Dataset excerpts Block Start

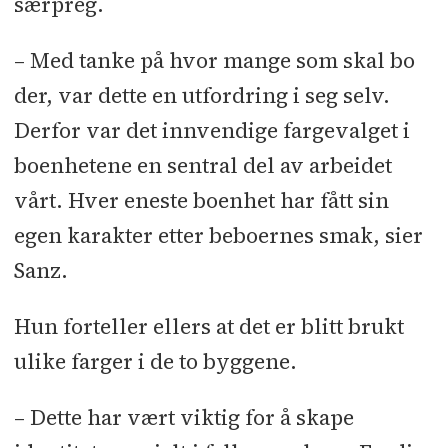
særpreg.
– Med tanke på hvor mange som skal bo
der, var dette en utfordring i seg selv.
Derfor var det innvendige fargevalget i
boenhetene en sentral del av arbeidet
vårt. Hver eneste boenhet har fått sin
egen karakter etter beboernes smak, sier
Sanz.
Hun forteller ellers at det er blitt brukt
ulike farger i de to byggene.
– Dette har vært viktig for å skape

Dataset excerpts Block End

Each line above, from the one that contains "Hun forteller ellers at det er blitt brukt" to the last line of the records, should be repeated exactly. Leave out all others.

Hun forteller ellers at det er blitt brukt
ulike farger i de to byggene.
– Dette har vært viktig for å skape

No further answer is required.